Lettera al padre

Articolo di Frank Iodice

Queste sono cose che ormai non si fanno più, i bambini chiamano i genitori per nome e non hanno bisogno di consigli perché tutte le risposte alle loro domande sono in quegli apparecchietti portatili che hanno sempre in mano, risposte alle quali, tuttavia, non saranno capaci di dare un senso. La ricerca di un senso sta diventando, insieme a quella della semplicità, la mia ragione di vita e, di conseguenza, la ragione per la quale scrivo libri e per la quale, oggi, scrivo a te.

L’infanzia è sempre bella quando proviamo a ricordarla, come diceva Freud, i ricordi brutti finiscono nell’immondizia assieme alle scarpe rotte, che, in ogni caso, si potrebbero sempre riparare. Quando ero bambino ti osservavo per apprendere a muovermi come te, il modello di un figlio maschio normalmente è il padre, potrebbe anche essere qualcun altro ma nel mio caso eri tu.
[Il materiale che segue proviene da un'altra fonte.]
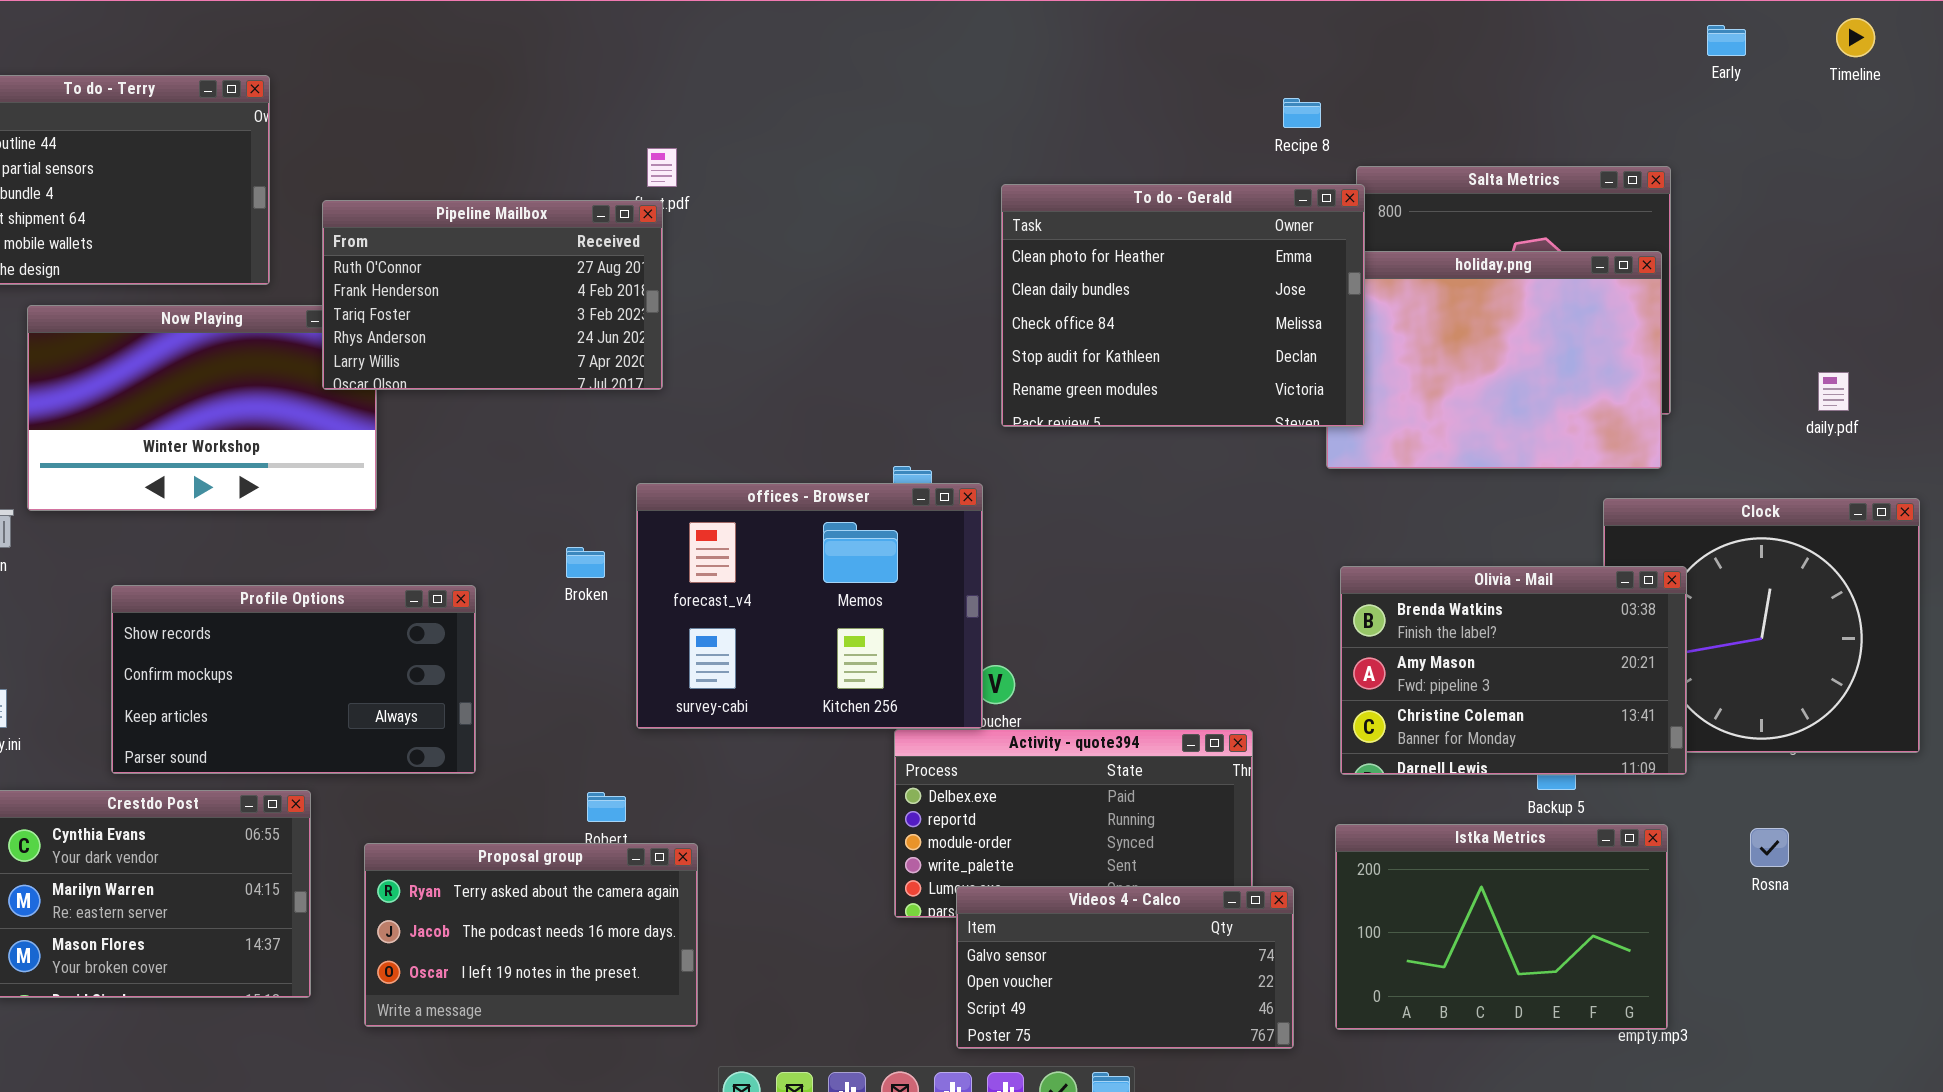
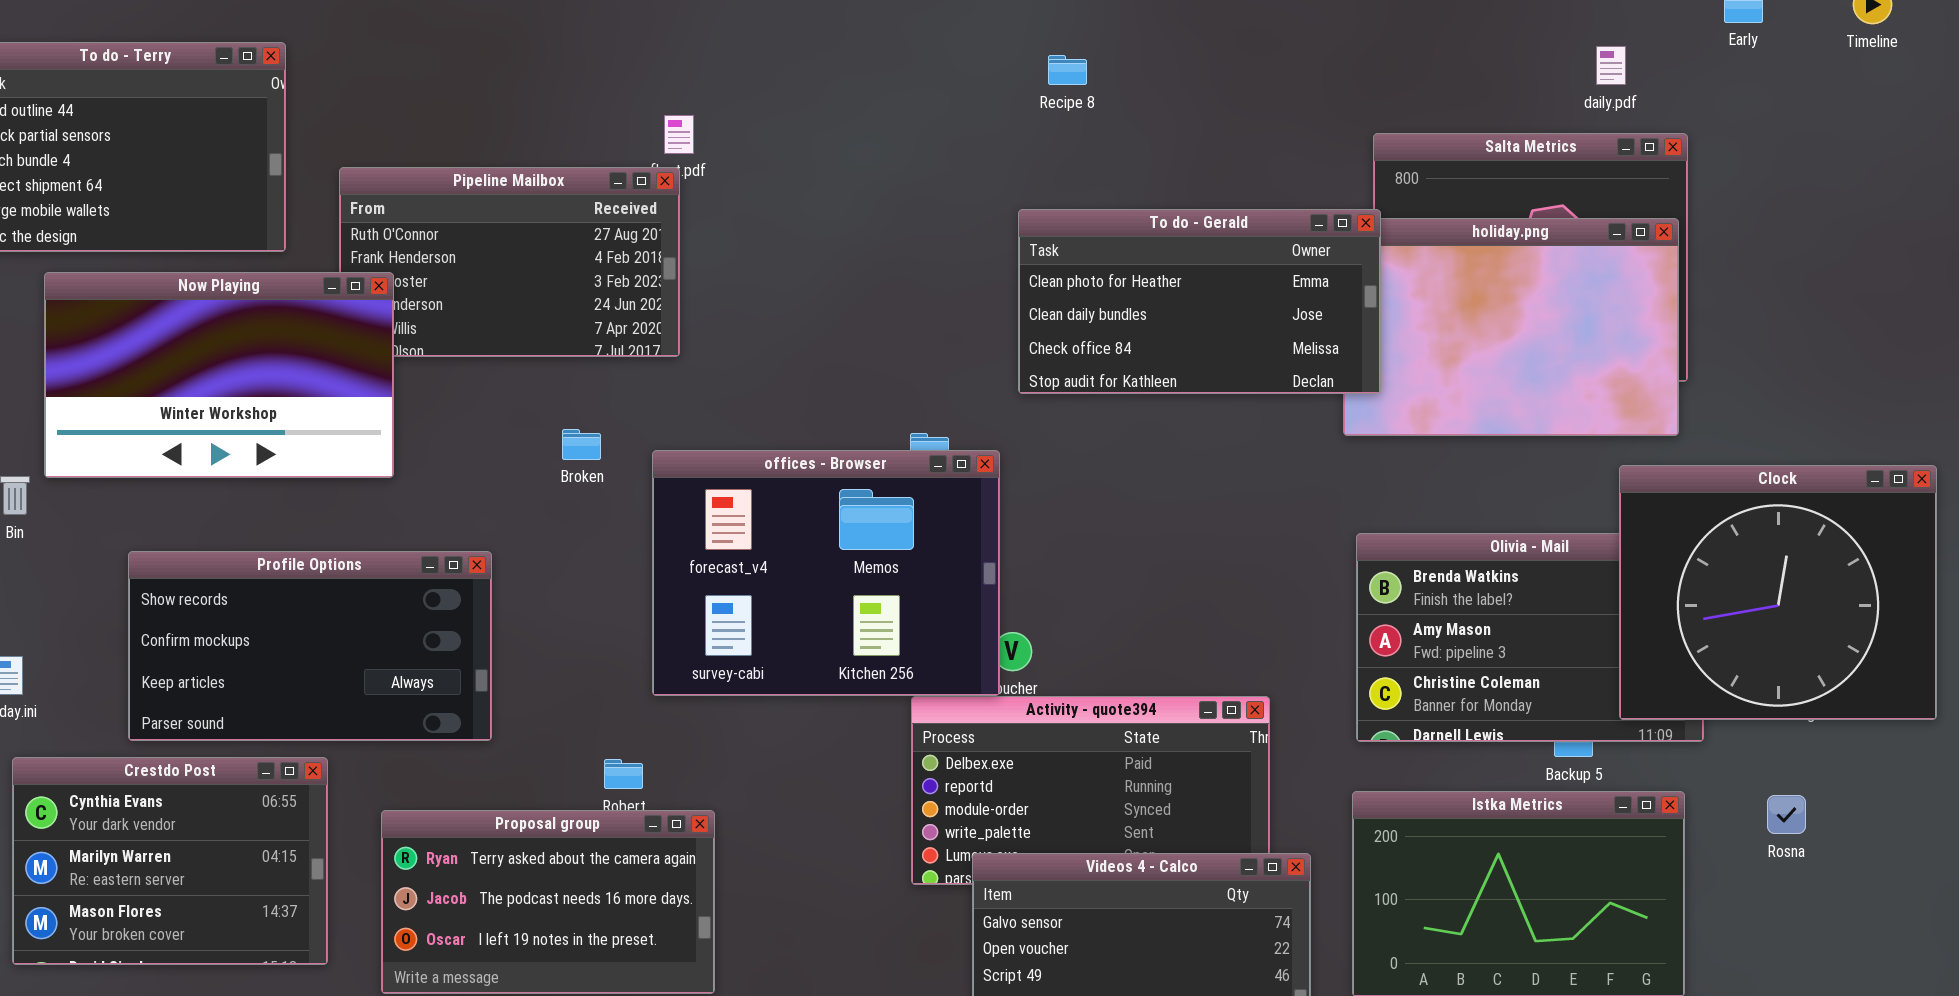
Recipe 8: [1283,98,1321,128] -> [1048,55,1087,85], moved
To do - Gerald: [1001,184,1365,427] -> [1018,209,1381,394], resized
Now Playing: [27,305,377,511] -> [44,272,394,478], raised
daily.pdf: [1818,372,1849,411] -> [1596,46,1626,85], moved
Clock: [1603,498,1920,753] -> [1619,465,1937,720], raised
Broken: [566,547,605,578] -> [562,429,601,460], moved

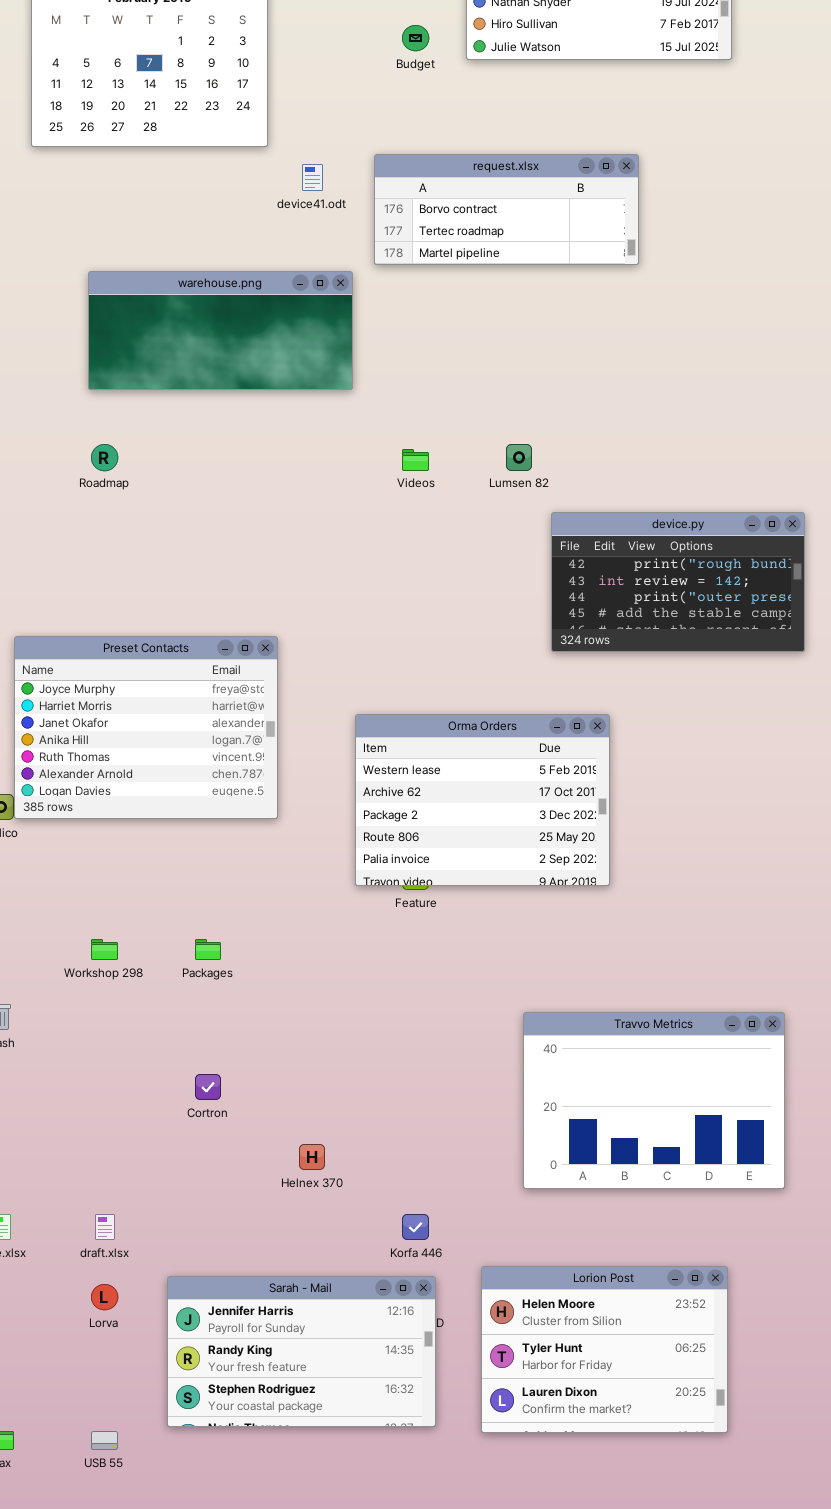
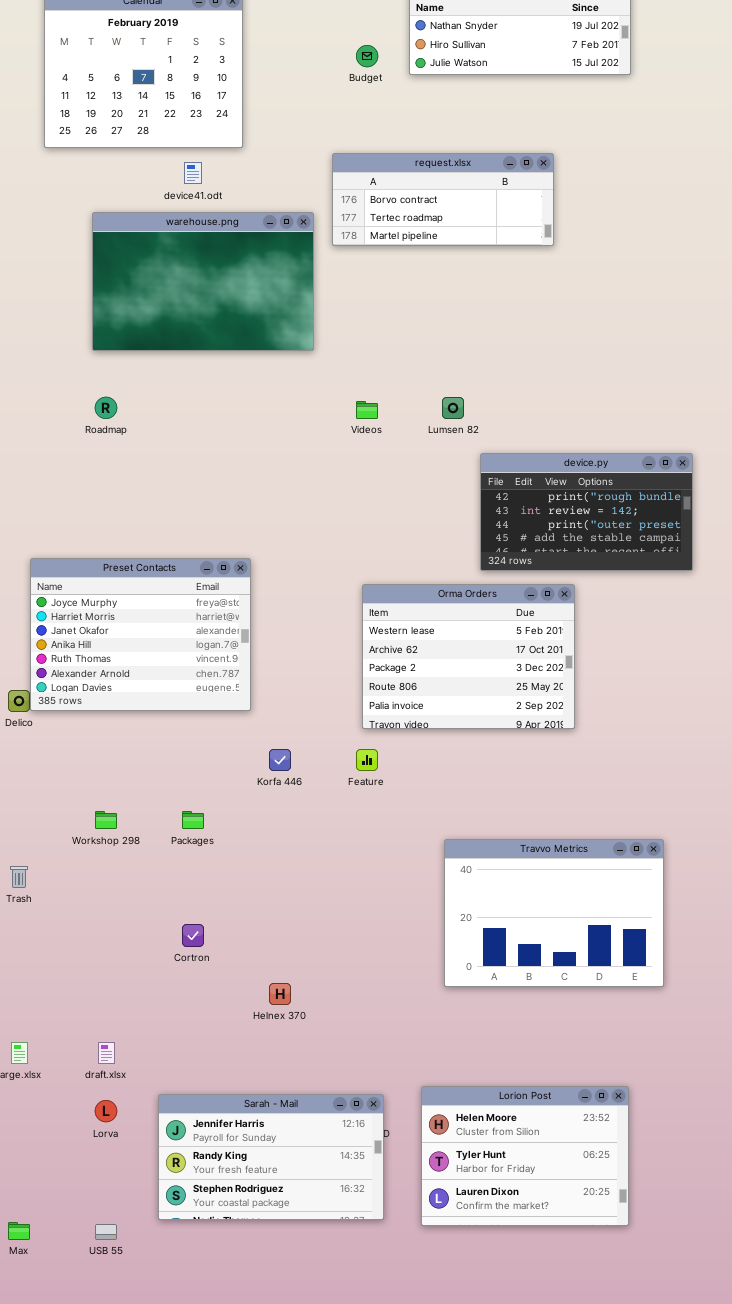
device41.odt: [302,164,323,191] -> [184,162,202,184], moved
warehouse.png: [88,271,353,390] -> [92,212,314,351], resized
Orma Orders: [355,714,610,886] -> [362,584,575,729], moved
Travvo Metrics: [523,1012,785,1189] -> [444,839,664,987], moved
Korfa 446: [402,1214,429,1240] -> [269,749,291,771], moved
E il rumore dei tasti del tuo computer vecchio modello, tra le scartoffie della redazione del giornale, è sempre il più forte quando ripenso ai primi anni in cui mi avvicinavo a questo mondo solo apparentemente fatto di parole, senza sapere che queste, da sole, non avevano molto valore.

Perché la letteratura vera è fatta di vita e non di parole. I rumori e gli odori risiedono in due zone differenti del cervello, anche questo lo diceva Freud, ma diceva un sacco di altre cose e non tutte per fortuna erano esatte, perché adesso ripenso a quel giornale e alle mie dita piccole che imitavano le tue senza scrivere nulla sullo schermo nero, ma non sento alcun odore, sento soltanto questo rumore immutato.

Per anni ho dimenticato quella sensazione, facevo altro e scrivevo a penna, di nascosto, bisognava cercare un lavoro vero, non potevo diventare uno che scriveva in un giornale fino a mezzanotte e quando tornava a casa litigava con sua moglie perché portava con sé soltanto sorrisi e mai uno stipendio decente. Lei, per proteggermi da questa maledizione, mi teneva lontano dalla tua macchina da scrivere e io la ascoltavo, fino a quando un giorno in cui ero fuggito da scuola, dopo una delle mie tante fughe insomma, ho deciso di diventare come te. Non sapevo in che modo avrei scritto, né su quali supporti, né tanto meno quale genere letterario… il genere letterario, un’altra invenzione simpatica di chi decide in quale recinto pascoliamo noialtri.

Tu invece mi hai insegnato che bisogna pascolare fuori dai recinti, a non pensare alla forma che altri daranno alla nostra storia mentre la scriviamo, e mi hai incoraggiato quando ho deciso di diventare povero, per modo di dire, giacché ormai è difficile anche diventare poveri, quando ho deciso, insomma, di non dedicarmi ad altre carriere e scrivere le mie storie a qualunque costo.

Mentre ti vedo allontanarti stanco nella stradina del paese in cui vivi, da solo, perché anche tu non hai voluto vendere la tua libertà, ti scrivo queste righe affinché ogni bambino comprenda un giorno che nel suo apparecchietto portatile non troverà altro che tante belle parole, ma quelle da sole, come ho già detto, non valgono proprio nulla.